- _Excerpted text_
'''
Say not you love a roasted fowl
But you may love a screaming owl,
And, if you can, the unwieldy toad
That crawls from his secure abode
Within the mossy garden wall
When evening dews begin to fall,
Oh! mark the beauty of his eye:
What wonders in that circle lie!
So clear, so bright, our fathers said
He wears a jewel in his head!
And when, upon some showery day,
Into a path or public way
A frog leaps out from bordering grass,
Startling the timid as they pass,
Do you observe him, and endeavour
To take the intruder into favour:
Learning from him to find a reason
For a light heart in a dull season.
And you may love him in the pool,
That is for him a happy school,
In which he swims as taught by nature,
Fit pattern for a human creature,
Glancing amid the water bright,
And sending upward sparkling light.
Nor blush if o’er your heart be stealing
A love for things that have no feeling:
The spring’s first rose by you espied,
May fill your breast with joyful pride;
And you may love the strawberry-flower,
And love the strawberry in its bower;
But when the fruit, so often praised
For beauty, to your lip is raised,
Say not you love the delicate treat,
But like it, enjoy it, and thankfully eat.
'''
- _What to do_
**a.** Please print the stretch of the poem about love and liking from "Say not you love a" through "in his head!".
**b.** Carry on the poem about love and liking from the point where it stops.
This listing comes from a source separate from the poem.

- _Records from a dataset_
'''
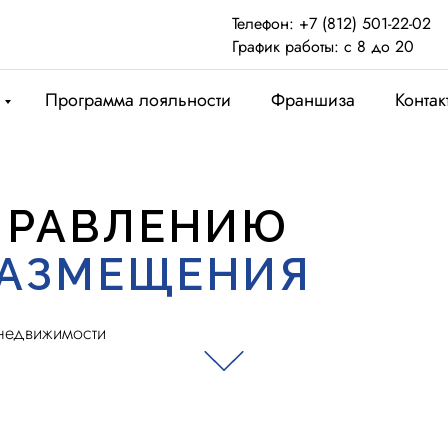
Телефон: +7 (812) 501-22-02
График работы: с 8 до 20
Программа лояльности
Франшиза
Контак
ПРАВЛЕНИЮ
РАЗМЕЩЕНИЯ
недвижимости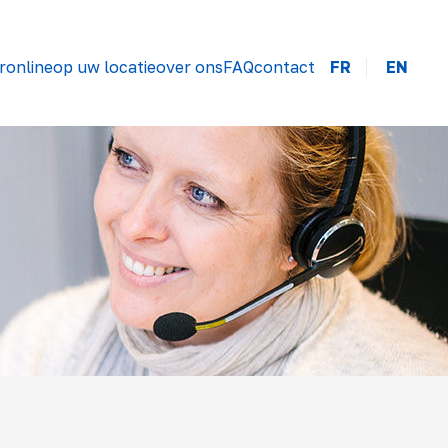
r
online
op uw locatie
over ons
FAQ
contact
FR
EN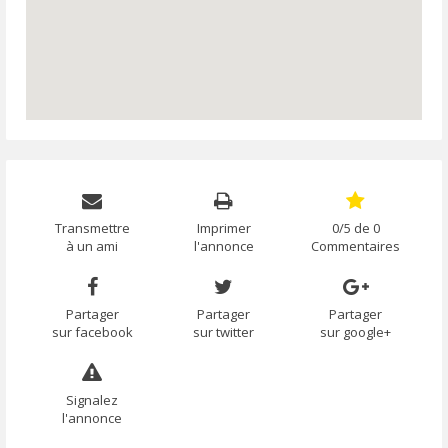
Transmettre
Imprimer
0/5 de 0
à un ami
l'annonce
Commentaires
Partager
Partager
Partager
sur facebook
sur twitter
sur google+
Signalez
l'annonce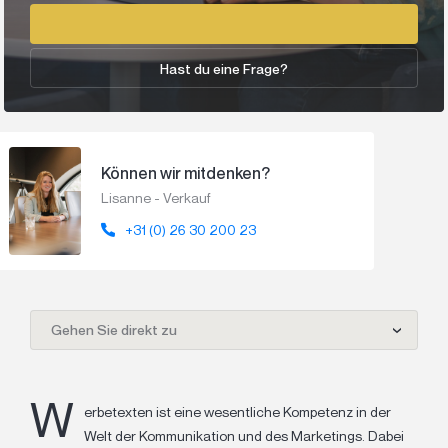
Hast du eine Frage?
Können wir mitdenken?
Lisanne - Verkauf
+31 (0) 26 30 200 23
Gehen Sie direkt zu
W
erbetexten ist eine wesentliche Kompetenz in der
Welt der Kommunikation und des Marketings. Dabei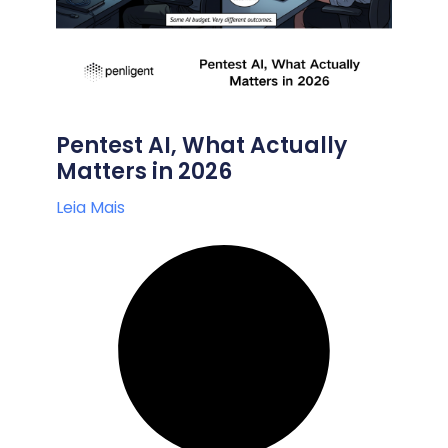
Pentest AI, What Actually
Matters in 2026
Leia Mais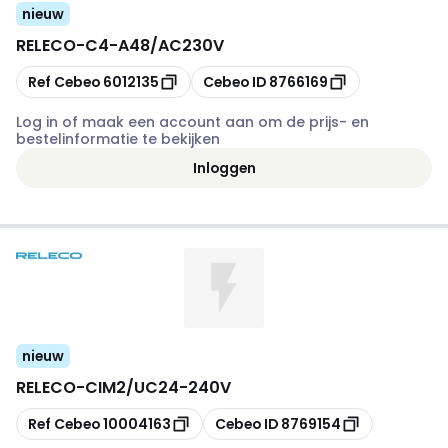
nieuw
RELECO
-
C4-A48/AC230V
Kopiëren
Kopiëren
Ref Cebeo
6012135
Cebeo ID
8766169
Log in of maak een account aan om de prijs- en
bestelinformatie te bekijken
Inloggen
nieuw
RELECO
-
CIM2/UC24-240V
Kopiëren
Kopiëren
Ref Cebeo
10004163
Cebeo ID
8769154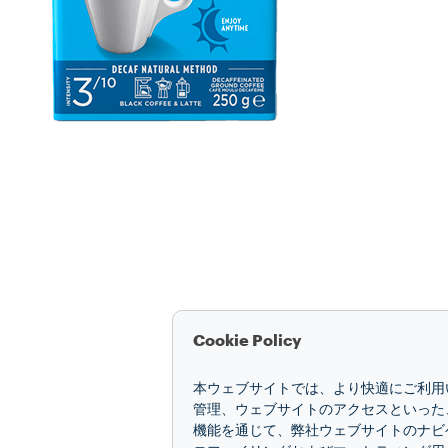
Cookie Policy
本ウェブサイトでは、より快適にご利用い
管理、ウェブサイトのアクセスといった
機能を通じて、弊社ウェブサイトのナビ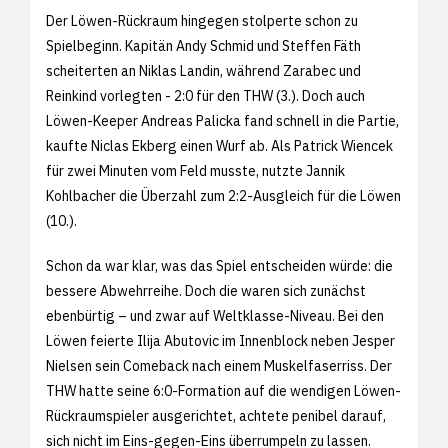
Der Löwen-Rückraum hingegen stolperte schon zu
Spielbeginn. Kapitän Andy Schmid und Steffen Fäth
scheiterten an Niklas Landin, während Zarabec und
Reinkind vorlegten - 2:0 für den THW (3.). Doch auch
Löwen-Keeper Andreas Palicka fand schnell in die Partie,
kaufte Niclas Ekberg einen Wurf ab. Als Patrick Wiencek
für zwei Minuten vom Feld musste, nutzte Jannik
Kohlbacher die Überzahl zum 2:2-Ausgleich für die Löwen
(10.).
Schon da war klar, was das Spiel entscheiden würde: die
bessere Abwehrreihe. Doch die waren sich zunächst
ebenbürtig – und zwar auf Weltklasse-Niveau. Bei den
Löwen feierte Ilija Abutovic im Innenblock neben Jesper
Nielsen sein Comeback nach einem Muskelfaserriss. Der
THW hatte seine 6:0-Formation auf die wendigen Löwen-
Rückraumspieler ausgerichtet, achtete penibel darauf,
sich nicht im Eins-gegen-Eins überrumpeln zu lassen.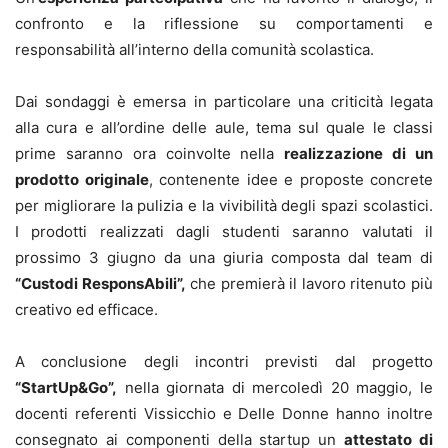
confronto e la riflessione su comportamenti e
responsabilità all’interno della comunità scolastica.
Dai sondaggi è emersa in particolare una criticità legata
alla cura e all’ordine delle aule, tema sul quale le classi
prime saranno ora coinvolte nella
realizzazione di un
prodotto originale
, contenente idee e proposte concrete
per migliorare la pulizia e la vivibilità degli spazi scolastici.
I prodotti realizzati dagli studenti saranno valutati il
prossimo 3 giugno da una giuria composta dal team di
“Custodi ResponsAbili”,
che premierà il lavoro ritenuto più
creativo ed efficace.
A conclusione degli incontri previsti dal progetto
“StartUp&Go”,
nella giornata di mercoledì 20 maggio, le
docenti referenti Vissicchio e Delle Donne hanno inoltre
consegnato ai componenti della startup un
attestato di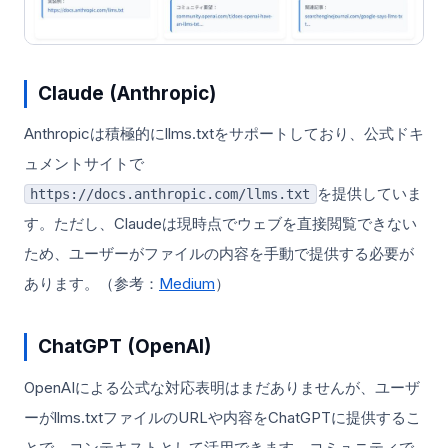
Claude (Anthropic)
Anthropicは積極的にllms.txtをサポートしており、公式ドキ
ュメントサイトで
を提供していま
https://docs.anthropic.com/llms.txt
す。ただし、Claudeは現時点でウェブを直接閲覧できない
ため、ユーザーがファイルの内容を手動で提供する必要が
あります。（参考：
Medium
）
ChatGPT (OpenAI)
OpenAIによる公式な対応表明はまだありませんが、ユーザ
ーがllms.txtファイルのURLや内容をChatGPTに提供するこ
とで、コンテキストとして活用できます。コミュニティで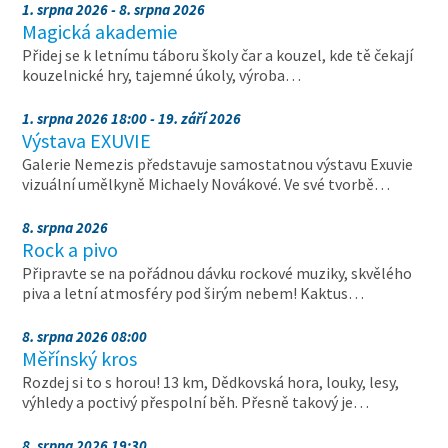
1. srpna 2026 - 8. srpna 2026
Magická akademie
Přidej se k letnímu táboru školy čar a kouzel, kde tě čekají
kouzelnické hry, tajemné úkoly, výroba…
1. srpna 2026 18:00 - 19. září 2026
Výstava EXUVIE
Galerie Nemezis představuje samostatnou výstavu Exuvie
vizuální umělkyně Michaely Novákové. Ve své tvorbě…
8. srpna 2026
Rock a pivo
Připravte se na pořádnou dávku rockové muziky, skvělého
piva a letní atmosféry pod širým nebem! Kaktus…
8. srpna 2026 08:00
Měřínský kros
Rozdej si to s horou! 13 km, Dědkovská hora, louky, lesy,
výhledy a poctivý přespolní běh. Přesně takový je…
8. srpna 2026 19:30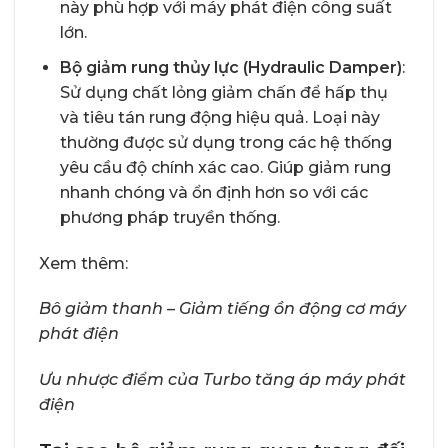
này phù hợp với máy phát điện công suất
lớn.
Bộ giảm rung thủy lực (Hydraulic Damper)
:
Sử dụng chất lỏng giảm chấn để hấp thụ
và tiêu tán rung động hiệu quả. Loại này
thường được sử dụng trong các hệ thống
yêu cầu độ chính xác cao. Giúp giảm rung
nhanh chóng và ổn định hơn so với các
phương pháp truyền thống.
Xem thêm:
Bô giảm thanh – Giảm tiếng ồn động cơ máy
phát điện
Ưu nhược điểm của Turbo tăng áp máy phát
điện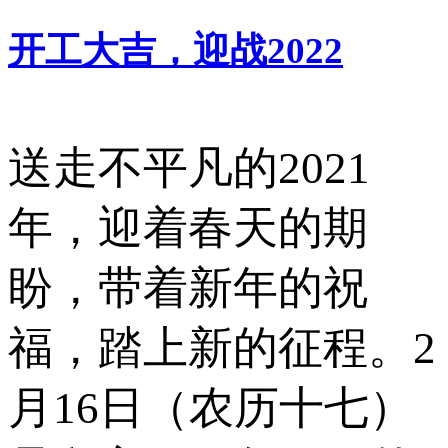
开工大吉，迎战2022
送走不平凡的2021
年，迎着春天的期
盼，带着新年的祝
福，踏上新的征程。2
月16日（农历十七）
'''
'''
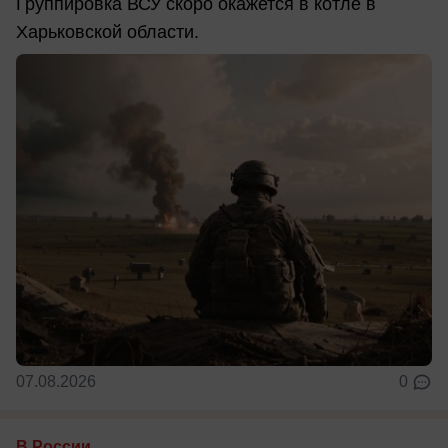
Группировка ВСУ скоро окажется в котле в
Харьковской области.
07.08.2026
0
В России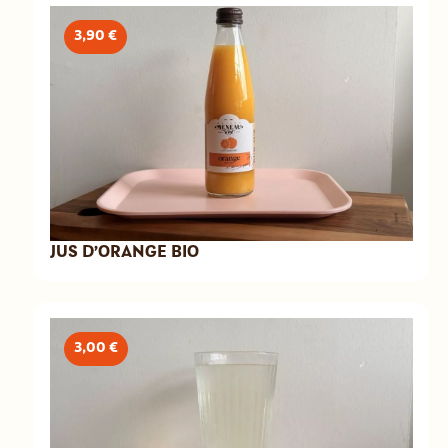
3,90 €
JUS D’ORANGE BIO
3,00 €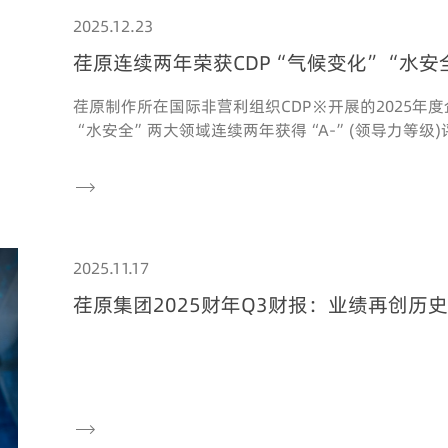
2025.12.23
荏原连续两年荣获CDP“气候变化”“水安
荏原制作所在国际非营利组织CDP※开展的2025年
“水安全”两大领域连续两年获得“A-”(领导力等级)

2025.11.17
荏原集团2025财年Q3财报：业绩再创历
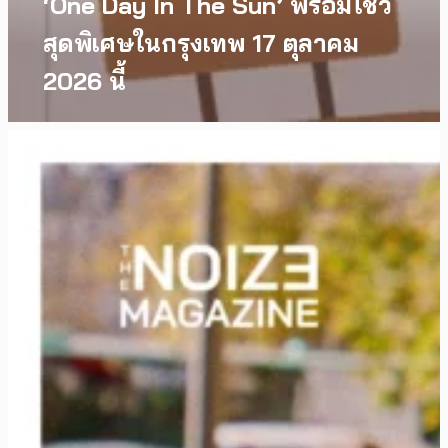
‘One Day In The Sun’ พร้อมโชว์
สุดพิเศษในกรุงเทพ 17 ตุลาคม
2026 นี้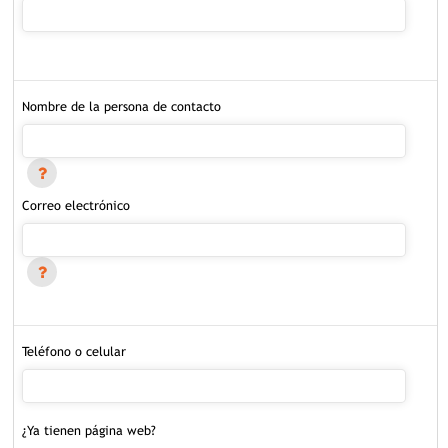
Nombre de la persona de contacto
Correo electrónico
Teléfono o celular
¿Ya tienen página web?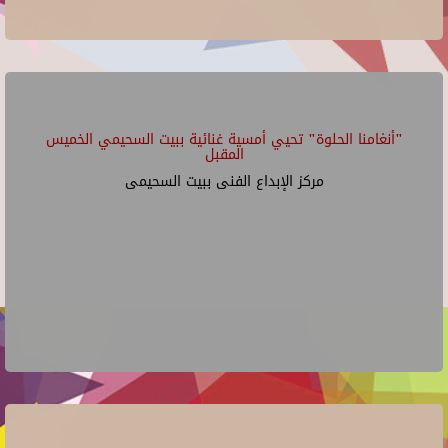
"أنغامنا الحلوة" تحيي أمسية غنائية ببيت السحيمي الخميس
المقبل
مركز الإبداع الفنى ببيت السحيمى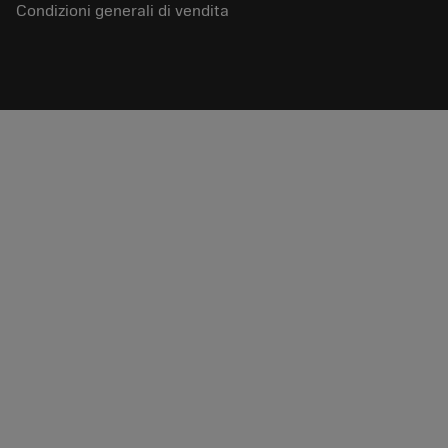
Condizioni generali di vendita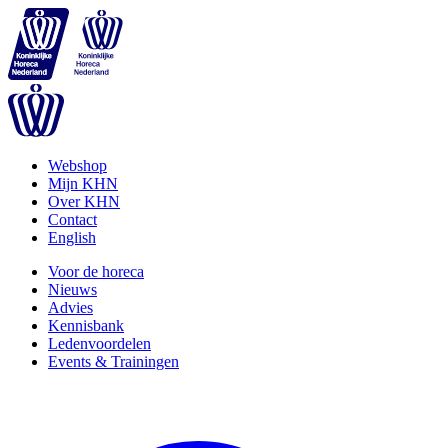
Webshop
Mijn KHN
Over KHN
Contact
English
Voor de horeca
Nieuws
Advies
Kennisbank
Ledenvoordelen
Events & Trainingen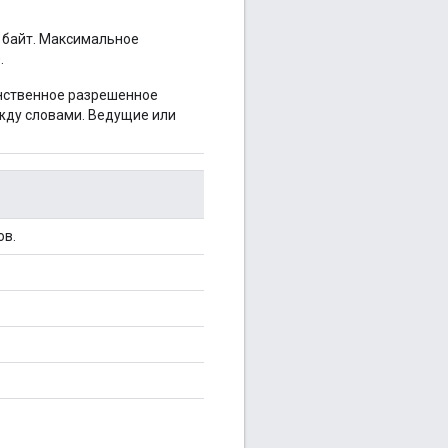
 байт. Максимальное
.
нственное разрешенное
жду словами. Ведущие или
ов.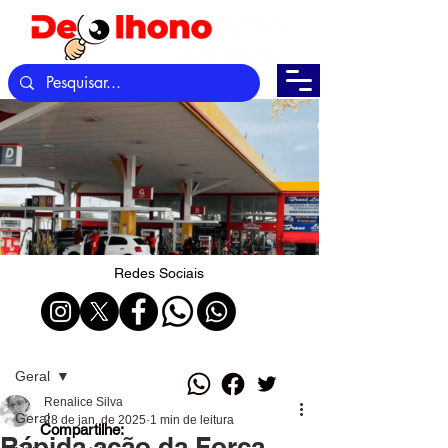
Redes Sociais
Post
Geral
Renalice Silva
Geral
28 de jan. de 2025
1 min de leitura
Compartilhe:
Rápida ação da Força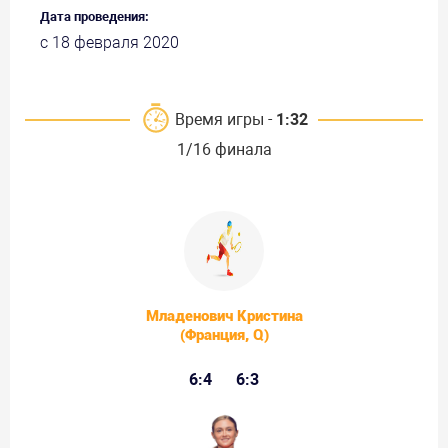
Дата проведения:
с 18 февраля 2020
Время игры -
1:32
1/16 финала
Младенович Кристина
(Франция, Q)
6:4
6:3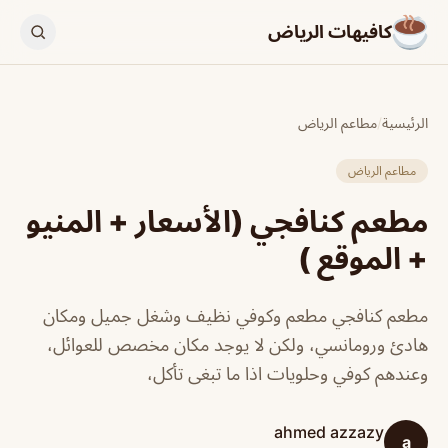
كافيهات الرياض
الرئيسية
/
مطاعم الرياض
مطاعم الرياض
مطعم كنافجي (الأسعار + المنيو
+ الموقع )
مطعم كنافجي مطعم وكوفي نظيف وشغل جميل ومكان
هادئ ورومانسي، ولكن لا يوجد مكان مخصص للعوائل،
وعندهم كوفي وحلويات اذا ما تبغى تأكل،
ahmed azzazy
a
'''
'''
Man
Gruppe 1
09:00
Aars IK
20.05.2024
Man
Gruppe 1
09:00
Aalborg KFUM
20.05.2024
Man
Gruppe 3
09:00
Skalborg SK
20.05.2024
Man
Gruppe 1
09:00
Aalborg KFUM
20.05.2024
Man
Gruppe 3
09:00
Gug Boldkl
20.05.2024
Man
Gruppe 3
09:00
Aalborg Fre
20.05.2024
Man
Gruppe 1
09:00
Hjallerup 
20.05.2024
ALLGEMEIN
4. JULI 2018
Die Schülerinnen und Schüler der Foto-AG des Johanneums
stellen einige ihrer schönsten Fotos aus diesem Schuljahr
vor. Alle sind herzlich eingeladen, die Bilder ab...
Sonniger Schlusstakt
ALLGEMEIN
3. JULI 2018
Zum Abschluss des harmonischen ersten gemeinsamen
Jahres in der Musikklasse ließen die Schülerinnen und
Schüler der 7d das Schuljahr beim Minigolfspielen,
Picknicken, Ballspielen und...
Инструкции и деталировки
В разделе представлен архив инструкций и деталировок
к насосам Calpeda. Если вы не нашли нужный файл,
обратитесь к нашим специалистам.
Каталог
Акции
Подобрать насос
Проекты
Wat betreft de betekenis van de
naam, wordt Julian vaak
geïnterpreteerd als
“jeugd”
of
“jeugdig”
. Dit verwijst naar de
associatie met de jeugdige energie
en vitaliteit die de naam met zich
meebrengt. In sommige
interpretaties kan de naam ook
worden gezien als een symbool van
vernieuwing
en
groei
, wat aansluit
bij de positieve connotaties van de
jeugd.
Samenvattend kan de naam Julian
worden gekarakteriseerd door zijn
'''
- _Answer list_
**a.**
Say not you love a roasted fowl
But you may love a screaming owl,
And, if you can, the unwieldy toad
That crawls from his secure abode
Within the mossy garden wall
When evening dews begin to fall,
Oh! mark the beauty of his eye:
What wonders in that circle lie!
So clear, so bright, our fathers said
He wears a jewel in his head!

**b.**
Long may you love your pensioner mouse,
Though one of a tribe that torment the house:
Nor dislike for her cruel sport the cat
Deadly foe both of mouse and rat;
Remember she follows the law of her kind,
And Instinct is neither wayward nor blind.
Then think of her beautiful gliding form,
Her tread that would scarcely crush a worm,
And her soothing song by the winter fire,
Soft as the dying throb of the lyre.
I would not circumscribe your love:
It may soar with the Eagle and brood with the dove,
May pierce the earth with the patient mole,
Or track the hedgehog to his hole.
Loving and liking are the solace of life,
Rock the cradle of joy, smooth the death-bed of strife.
You love your father and your mother,
Your grown-up and your baby brother;
You love your sister and your friends,
And countless blessings which God sends;
And while these right affections play,
You live each moment of your day;
They lead you on to full content,
And likings fresh and innocent,
That store the mind, the memory feed,
And prompt to many a gentle deed:
But likings come, and pass away;
’Tis love that remains till our latest day:
Our heavenward guide is holy love,
And will be our bliss with saints above.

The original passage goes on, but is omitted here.